A whole figure of sociological repercussion in Mexico, the merely novelistic facet of Héctor Aguilar It leads us through that terrain of acuity from the choice of thematic to the development of the plot. Or maybe it's more of that the brilliance with which each story crumbles make us consider as accurate any issue that passes through your hands.

In any case, at this point in his career as a writer, among many other tasks that he has given himself to with the same delivery, he can already be incorporated into the select group of Mexican period storytellers such as Carlos Fuentes o Elena Poniatowska. Beyond controversies and desires for some ideologies or others, Héctor Aguilar's bibliography gives us that humanistic brilliance of a narrator busy in the verisimilitude of his stories with a chronicle intention.

Because the realism of Aguilar Camín starts from that absolute nakedness of the soul of the characters. So that we discover the shame of shame and deepest miseries, more than the wounds that already cover them on the skin ...

Top 3 recommended novels by Héctor Aguilar Camín

Plagiarism

Life is, at times, like a tragicomedy of entanglements. Except that the matter acquires shades of bitter gray when everything is conspired from the script that becomes unexpected. Or rather it is because your worst enemies, including those who desert from your own ranks, surprise you with an attack from the rear ...

On Monday they announced that they had won a literary prize. On Tuesday he was accused of having plagiarized newspaper articles. On Thursday he was accused of having plagiarized also the theme of the award-winning novel. The following Monday, seventy-nine writers signed a letter demanding that he return the award and resign his position at the university, a small empire. On Wednesday he resigned the award and the position.

On the same Wednesday he learned that his wife had dealings with the instigator of the campaign against him. On the Monday of the following week they brought him a recording of a call between his wife and his rival. On Thursday his rival woke up stabbed. On Friday he was visited by the police. All of this requires an explanation. The explanation is this novel: a mirror game about plagiarism, admiration, envy, jealousy, chance, death. And the police.

Plagiarism, by Héctor Aguilar Camín

Goodbye parents

The imagination is never so powerful as in front of an old photo of our parents. Beyond the symbol of time strangely stopped on paper or precisely based on this small miracle, we travel in time and it almost seems that we can touch the impressions of those days of our parents. Because his smile or his melancholic look reaches us like a ray of light. A flash that relativizes life and what has been experienced on both sides of the crossing of genes that brings together existences...

The photo anticipates and hides the history of a family. Following the brilliance that that photo opens in his memory, Héctor Aguilar Carmín has produced a text of endearing intimacy and transparency about family traces, about the personal urgency of a narrative capable of telling who your grandparents were, how your parents met, for what did they get married, why did they separate, why they were the way they were and why you are the way you are.

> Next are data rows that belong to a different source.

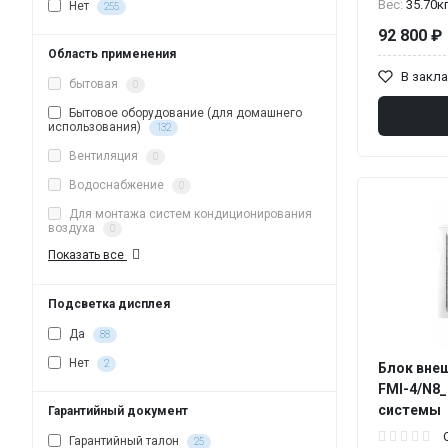
Вес:
35.70к
Нет
255
92 800 ₽
Область применения
В закл
бытовая
0
Бытовое оборудование (для домашнего
использования)
132
Вентиляция
0
Водоснабжение
0
Для монтажа систем кондиционирования
воздуха
0
Показать все
Подсветка дисплея
Да
88
Нет
2
Блок внеш
FMI-4/N8_
системы
Гарантийный документ
Гарантийный талон
25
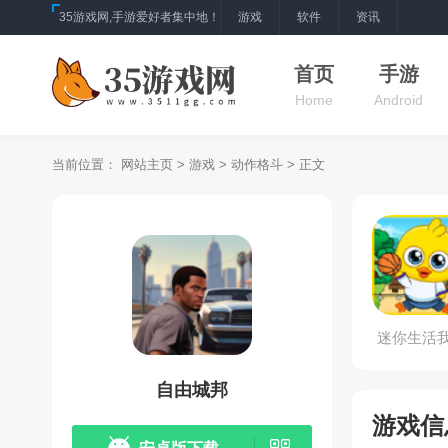
35游戏网,手游爱好者集中地！
游戏
软件
资讯
首页
手游
Home
Android
当前位置：
网站主页
>
游戏
>
动作格斗
> 正文
迷你生活
小鸡
自由城邦
游戏信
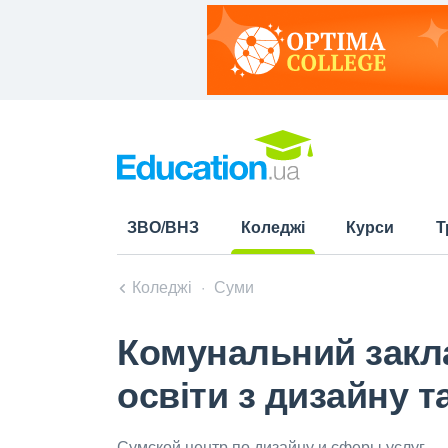
ЗВО/ВНЗ
Коледжі
Курси
Т
(current)
Коледжі
Суми
Комунальний закла
освіти з дизайну 
Сумской центр по дизайну и сферы услуг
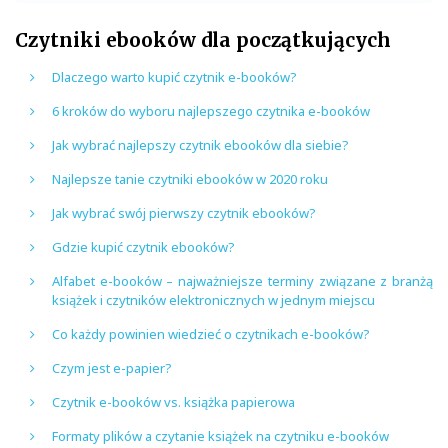
Czytniki ebooków dla początkujących
Dlaczego warto kupić czytnik e-booków?
6 kroków do wyboru najlepszego czytnika e-booków
Jak wybrać najlepszy czytnik ebooków dla siebie?
Najlepsze tanie czytniki ebooków w 2020 roku
Jak wybrać swój pierwszy czytnik ebooków?
Gdzie kupić czytnik ebooków?
Alfabet e-booków – najważniejsze terminy związane z branżą
książek i czytników elektronicznych w jednym miejscu
Co każdy powinien wiedzieć o czytnikach e-booków?
Czym jest e-papier?
Czytnik e-booków vs. książka papierowa
Formaty plików a czytanie książek na czytniku e-booków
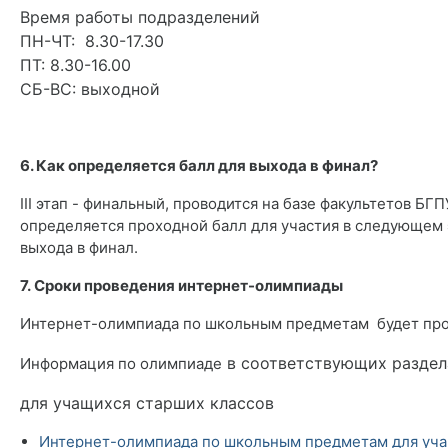
Время работы подразделений
ПН-ЧТ: 8.30-17.30
ПТ: 8.30-16.00
СБ-ВС: выходной
*
6. Как определяется балл для выхода в финал?
III этап - финальный, проводится на базе факультетов 
определяется проходной балл для участия в следующем 
выхода в финал.
7. Сроки проведения интернет-олимпиады
Интернет-олимпиада по школьным предметам будет проводит
в соответствующих раздел
Информация по олимпиаде
для учащихся старших классов
Интернет-олимпиада по школьным предметам для уча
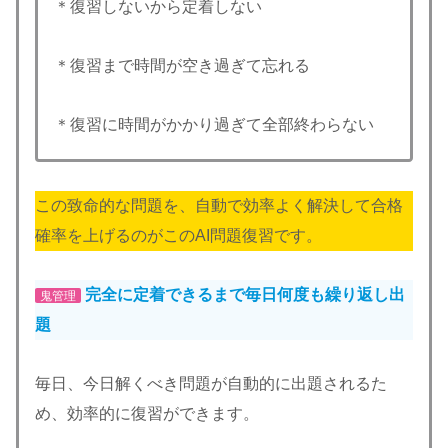
＊復習しないから定着しない
＊復習まで時間が空き過ぎて忘れる
＊復習に時間がかかり過ぎて全部終わらない
この致命的な問題を、自動で効率よく解決して合格
確率を上げるのがこのAI問題復習です。
完全に定着できるまで毎日何度も繰り返し出
鬼管理
題
毎日、今日解くべき問題が自動的に出題されるた
め、効率的に復習ができます。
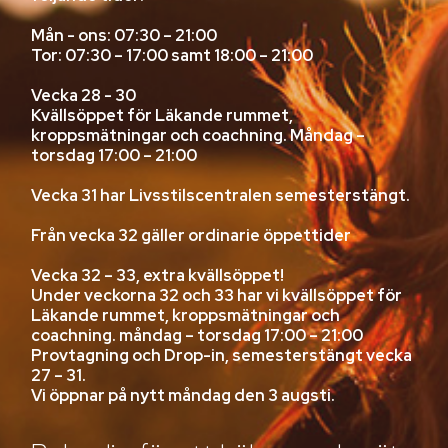
Mån - ons: 07:30 – 21:00
Tor: 07:30 – 17:00 samt 18:00 – 21:00
Vecka 28 - 30
Kvällsöppet för Läkande rummet,
kroppsmätningar och coachning. Måndag –
torsdag 17:00 – 21:00
Vecka 31 har Livsstilscentralen semesterstängt.
Från vecka 32 gäller ordinarie öppettider
Vecka 32 – 33, extra kvällsöppet!
Under veckorna 32 och 33 har vi kvällsöppet för
Läkande rummet, kroppsmätningar och
coachning. måndag – torsdag 17:00 – 21:00
Provtagning och Drop-in, semesterstängt vecka
27 – 31.
Vi öppnar på nytt måndag den 3 augsti.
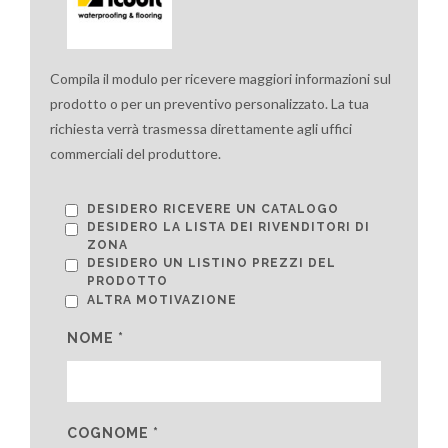
Compila il modulo per ricevere maggiori informazioni sul
prodotto o per un preventivo personalizzato. La tua
richiesta verrà trasmessa direttamente agli uffici
commerciali del produttore.
DESIDERO RICEVERE UN CATALOGO
DESIDERO LA LISTA DEI RIVENDITORI DI
ZONA
DESIDERO UN LISTINO PREZZI DEL
PRODOTTO
ALTRA MOTIVAZIONE
NOME *
COGNOME *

We have all imagined that inquiry at some time. Aguilar Carmín delves into it until the last consequences, with impeccable, moving prose, and an enveloping, unexpected, strange and familiar plot as life itself.

Goodbye parents

Lifetime

Receive and silence the confession of a crime of passion makes us your accomplice? Can we escape the weight of the past? Are we the protagonists of our destiny or simple troupes? This and other questions raises us this emblematic novel of extreme elections.

Serrano, Felo, Pato and Liliana involve a network of silences, betrayals and obsessions crossed over the years that the death of an acquaintance will unleash again. Fable without a moral about the abysses of fatal love, ambition and delirium, Toda la vida is also a nostalgic journey through the lost territories of the bohemian life of Mexico City, a literary inquiry into how novels are written and a reminder of the rotten relationship between the police and politics in the Mexico of the old regime.

After the success of Adiós a los Padres, Héctor Aguilar Camín's celebrated autobiographical novel, Toda la vida marks his return to fiction in its purest form where words work at the service of a disturbing story of love, jealousy and power that will not leave you indifferent to no reader.